• Collected data entries:
++++

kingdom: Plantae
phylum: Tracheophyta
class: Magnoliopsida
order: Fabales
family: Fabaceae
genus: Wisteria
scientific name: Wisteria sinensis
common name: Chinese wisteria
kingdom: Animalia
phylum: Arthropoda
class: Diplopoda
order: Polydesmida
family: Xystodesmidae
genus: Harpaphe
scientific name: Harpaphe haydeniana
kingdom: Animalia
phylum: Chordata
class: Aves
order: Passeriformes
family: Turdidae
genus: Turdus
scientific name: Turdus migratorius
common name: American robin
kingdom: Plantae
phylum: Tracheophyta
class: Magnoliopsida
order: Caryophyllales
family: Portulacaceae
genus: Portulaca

++++

Rewrite all the records above so that every "scientific name" becomes "binomial name", leaving everything else unchanged.

• Reply to the exercise:
kingdom: Plantae
phylum: Tracheophyta
class: Magnoliopsida
order: Fabales
family: Fabaceae
genus: Wisteria
binomial name: Wisteria sinensis
common name: Chinese wisteria
kingdom: Animalia
phylum: Arthropoda
class: Diplopoda
order: Polydesmida
family: Xystodesmidae
genus: Harpaphe
binomial name: Harpaphe haydeniana
kingdom: Animalia
phylum: Chordata
class: Aves
order: Passeriformes
family: Turdidae
genus: Turdus
binomial name: Turdus migratorius
common name: American robin
kingdom: Plantae
phylum: Tracheophyta
class: Magnoliopsida
order: Caryophyllales
family: Portulacaceae
genus: Portulaca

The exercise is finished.